Sacudió la cabeza para disipar la neblina de deseo que le obnubilaba el cerebro y resopló con enfado. ¿Qué demonios le ocurría? Solo era una chica en traje de baño. Ni siquiera llevaba bikini. Había visto docenas de mujeres con mucho menos encima…
– ¿Eres tú, Josh? -dijo una voz familiar de mujer.
Josh pegó un respingo. Aquella voz salía exactamente de donde estaba la ninfa acuática. Y eso solo podía significar una cosa. Su instructora de natación, la señorita Lexie Webster, no era otra que la escultural diosa de la piscina.
Se obligó a abrir los ojos y la observó mientras se acercaba a él. Se movía con la misma gracia y fluidez en la que había reparado esa tarde, solo que resultaba más fácil ver aquella gracia en todo su esplendor en ese momento que no llevaba puestos los pantalones cortos y la camiseta.
A pesar de decirse a sí mismo que debía avanzar, parecía que se había quedado pegado al suelo.
Cuando ella llegó donde estaba él, lo saludó con una sonrisa amigable.
– ¿Listo para tu lección?
Seguramente asentiría, pero no estaba seguro. Esa tarde le había parecido atractiva, pero en ese momento, sin la gorra de béisbol y las gafas de sol, solo se le ocurría una palabra: «¡Caramba!». Como había poca luz no sabía de qué color tenía los ojos, pero sin duda solo podían ser azul pálido o verde pálido. Pero fueran de uno o de otro color, lo que estaba claro era que tenía unos ojos muy grandes y expresivos, y unas pestañas largas y húmedas. Se fijó en su bonita nariz, cubierta de unas pocas pecas, y por último le miró la boca.
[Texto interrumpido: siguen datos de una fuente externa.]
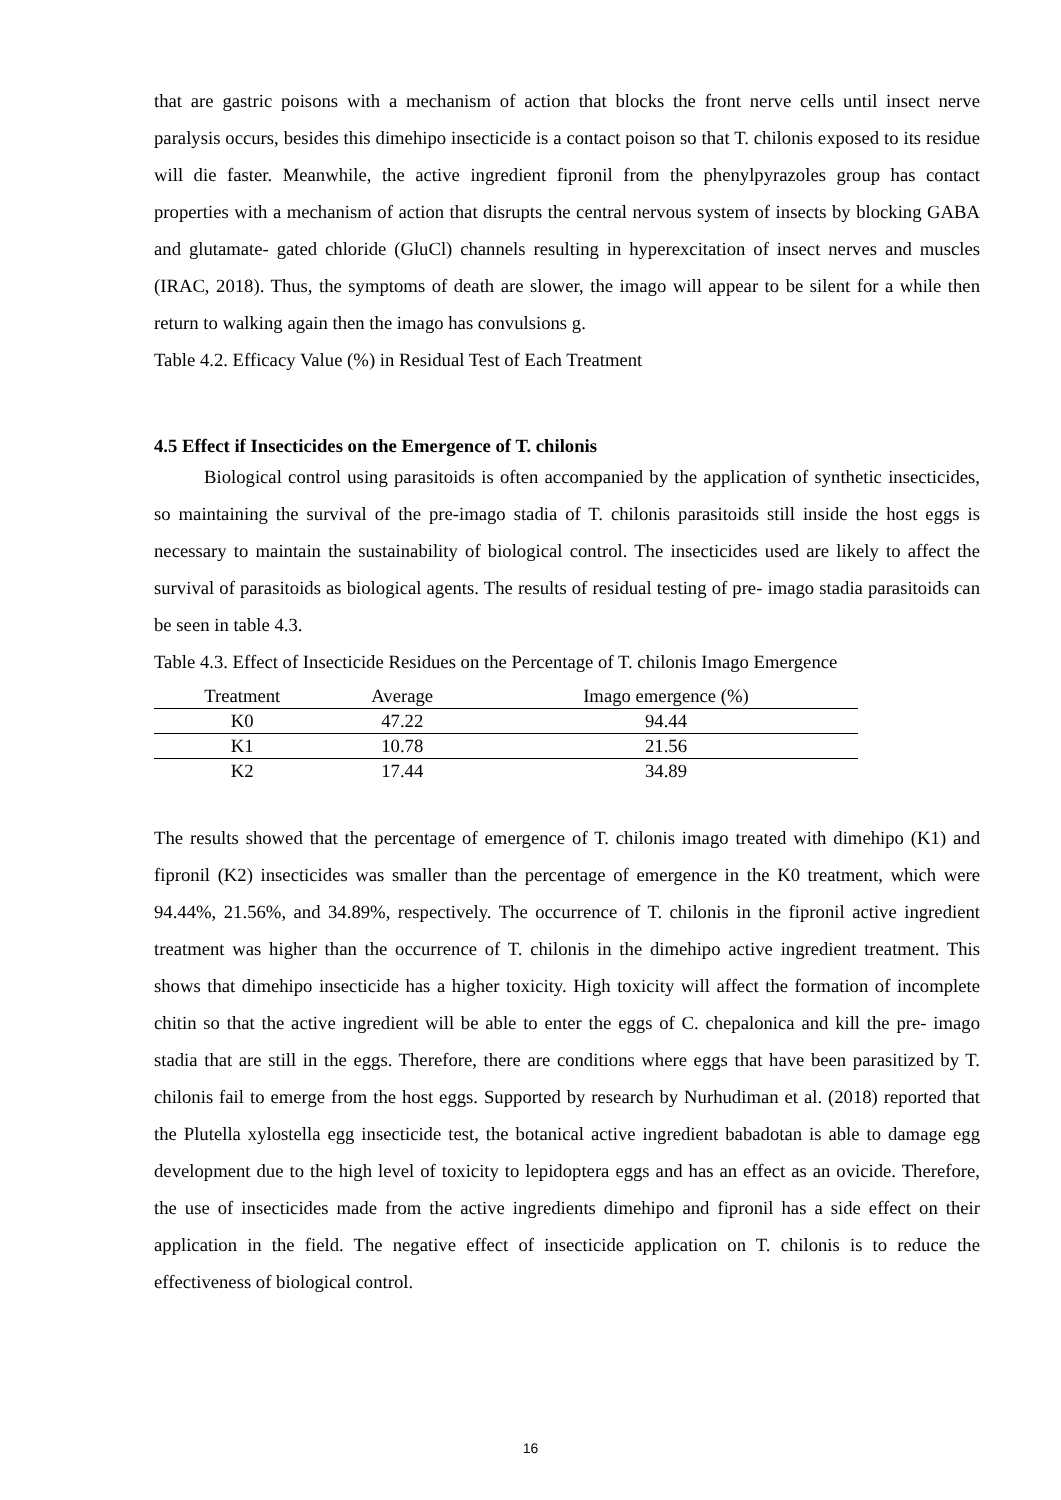that are gastric poisons with a mechanism of action that blocks the front nerve cells until insect nerve paralysis occurs, besides this dimehipo insecticide is a contact poison so that T. chilonis exposed to its residue will die faster. Meanwhile, the active ingredient fipronil from the phenylpyrazoles group has contact properties with a mechanism of action that disrupts the central nervous system of insects by blocking GABA and glutamate- gated chloride (GluCl) channels resulting in hyperexcitation of insect nerves and muscles (IRAC, 2018). Thus, the symptoms of death are slower, the imago will appear to be silent for a while then return to walking again then the imago has convulsions g.
Table 4.2. Efficacy Value (%) in Residual Test of Each Treatment
4.5 Effect if Insecticides on the Emergence of T. chilonis
Biological control using parasitoids is often accompanied by the application of synthetic insecticides, so maintaining the survival of the pre-imago stadia of T. chilonis parasitoids still inside the host eggs is necessary to maintain the sustainability of biological control. The insecticides used are likely to affect the survival of parasitoids as biological agents. The results of residual testing of pre- imago stadia parasitoids can be seen in table 4.3.
Table 4.3. Effect of Insecticide Residues on the Percentage of T. chilonis Imago Emergence
| Treatment | Average | Imago emergence (%) |
| --- | --- | --- |
| K0 | 47.22 | 94.44 |
| K1 | 10.78 | 21.56 |
| K2 | 17.44 | 34.89 |
The results showed that the percentage of emergence of T. chilonis imago treated with dimehipo (K1) and fipronil (K2) insecticides was smaller than the percentage of emergence in the K0 treatment, which were 94.44%, 21.56%, and 34.89%, respectively. The occurrence of T. chilonis in the fipronil active ingredient treatment was higher than the occurrence of T. chilonis in the dimehipo active ingredient treatment. This shows that dimehipo insecticide has a higher toxicity. High toxicity will affect the formation of incomplete chitin so that the active ingredient will be able to enter the eggs of C. chepalonica and kill the pre- imago stadia that are still in the eggs. Therefore, there are conditions where eggs that have been parasitized by T. chilonis fail to emerge from the host eggs. Supported by research by Nurhudiman et al. (2018) reported that the Plutella xylostella egg insecticide test, the botanical active ingredient babadotan is able to damage egg development due to the high level of toxicity to lepidoptera eggs and has an effect as an ovicide. Therefore, the use of insecticides made from the active ingredients dimehipo and fipronil has a side effect on their application in the field. The negative effect of insecticide application on T. chilonis is to reduce the effectiveness of biological control.
16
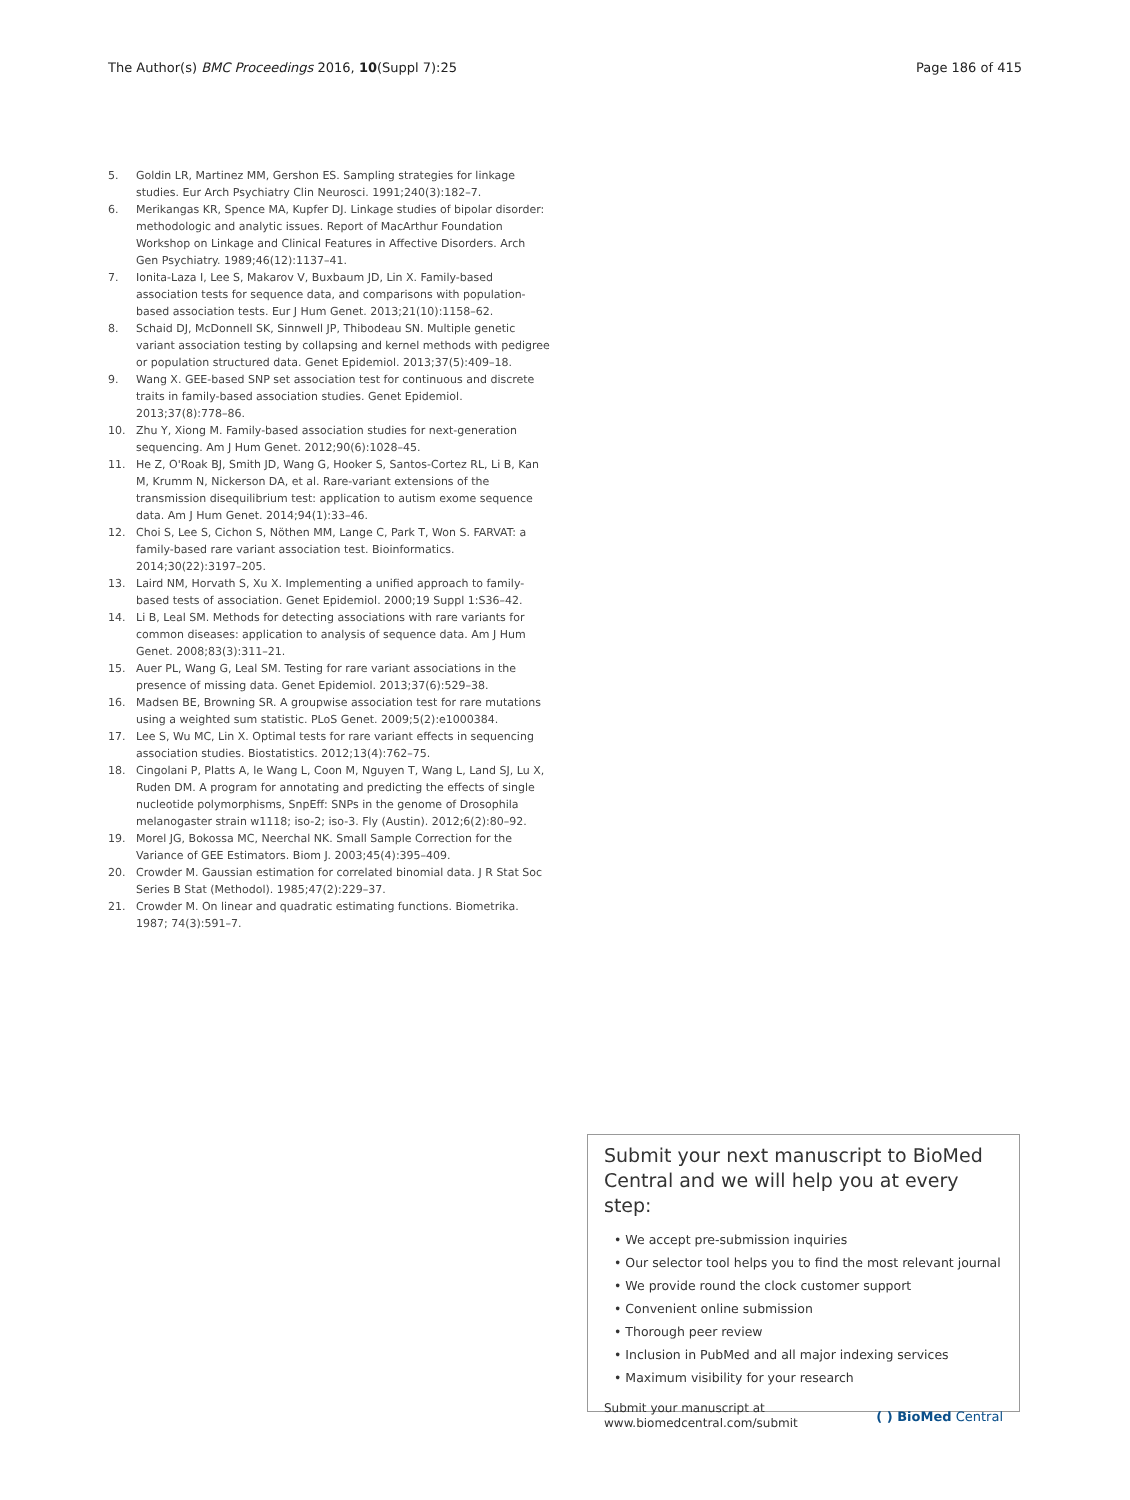The Author(s) BMC Proceedings 2016, 10(Suppl 7):25
Page 186 of 415
5. Goldin LR, Martinez MM, Gershon ES. Sampling strategies for linkage studies. Eur Arch Psychiatry Clin Neurosci. 1991;240(3):182–7.
6. Merikangas KR, Spence MA, Kupfer DJ. Linkage studies of bipolar disorder: methodologic and analytic issues. Report of MacArthur Foundation Workshop on Linkage and Clinical Features in Affective Disorders. Arch Gen Psychiatry. 1989;46(12):1137–41.
7. Ionita-Laza I, Lee S, Makarov V, Buxbaum JD, Lin X. Family-based association tests for sequence data, and comparisons with population-based association tests. Eur J Hum Genet. 2013;21(10):1158–62.
8. Schaid DJ, McDonnell SK, Sinnwell JP, Thibodeau SN. Multiple genetic variant association testing by collapsing and kernel methods with pedigree or population structured data. Genet Epidemiol. 2013;37(5):409–18.
9. Wang X. GEE-based SNP set association test for continuous and discrete traits in family-based association studies. Genet Epidemiol. 2013;37(8):778–86.
10. Zhu Y, Xiong M. Family-based association studies for next-generation sequencing. Am J Hum Genet. 2012;90(6):1028–45.
11. He Z, O'Roak BJ, Smith JD, Wang G, Hooker S, Santos-Cortez RL, Li B, Kan M, Krumm N, Nickerson DA, et al. Rare-variant extensions of the transmission disequilibrium test: application to autism exome sequence data. Am J Hum Genet. 2014;94(1):33–46.
12. Choi S, Lee S, Cichon S, Nöthen MM, Lange C, Park T, Won S. FARVAT: a family-based rare variant association test. Bioinformatics. 2014;30(22):3197–205.
13. Laird NM, Horvath S, Xu X. Implementing a unified approach to family-based tests of association. Genet Epidemiol. 2000;19 Suppl 1:S36–42.
14. Li B, Leal SM. Methods for detecting associations with rare variants for common diseases: application to analysis of sequence data. Am J Hum Genet. 2008;83(3):311–21.
15. Auer PL, Wang G, Leal SM. Testing for rare variant associations in the presence of missing data. Genet Epidemiol. 2013;37(6):529–38.
16. Madsen BE, Browning SR. A groupwise association test for rare mutations using a weighted sum statistic. PLoS Genet. 2009;5(2):e1000384.
17. Lee S, Wu MC, Lin X. Optimal tests for rare variant effects in sequencing association studies. Biostatistics. 2012;13(4):762–75.
18. Cingolani P, Platts A, le Wang L, Coon M, Nguyen T, Wang L, Land SJ, Lu X, Ruden DM. A program for annotating and predicting the effects of single nucleotide polymorphisms, SnpEff: SNPs in the genome of Drosophila melanogaster strain w1118; iso-2; iso-3. Fly (Austin). 2012;6(2):80–92.
19. Morel JG, Bokossa MC, Neerchal NK. Small Sample Correction for the Variance of GEE Estimators. Biom J. 2003;45(4):395–409.
20. Crowder M. Gaussian estimation for correlated binomial data. J R Stat Soc Series B Stat (Methodol). 1985;47(2):229–37.
21. Crowder M. On linear and quadratic estimating functions. Biometrika. 1987; 74(3):591–7.
Submit your next manuscript to BioMed Central and we will help you at every step:
• We accept pre-submission inquiries
• Our selector tool helps you to find the most relevant journal
• We provide round the clock customer support
• Convenient online submission
• Thorough peer review
• Inclusion in PubMed and all major indexing services
• Maximum visibility for your research
Submit your manuscript at
www.biomedcentral.com/submit
( ) BioMed Central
El mismo diablo debía de haber diseñado aquella boca que era el pecado personificado. Y esos dos hoyuelos que se formaban a los lados de aquellos labios debían de estar prohibidos. Se plantó delante de él, húmeda y brillante, casi desnuda… y él tragó saliva en un esfuerzo de humedecer su garganta seca.
– ¿Estás bien, Josh?
Él asintió temblorosamente.
– ¿Sigues con idea de dar la clase?
Clase. Sí, claro, la clase. Carraspeó antes de contestar.
– Sí, señorita.
– No tienes por qué estar nervioso. Yo voy a estar a tu lado todo el tiempo.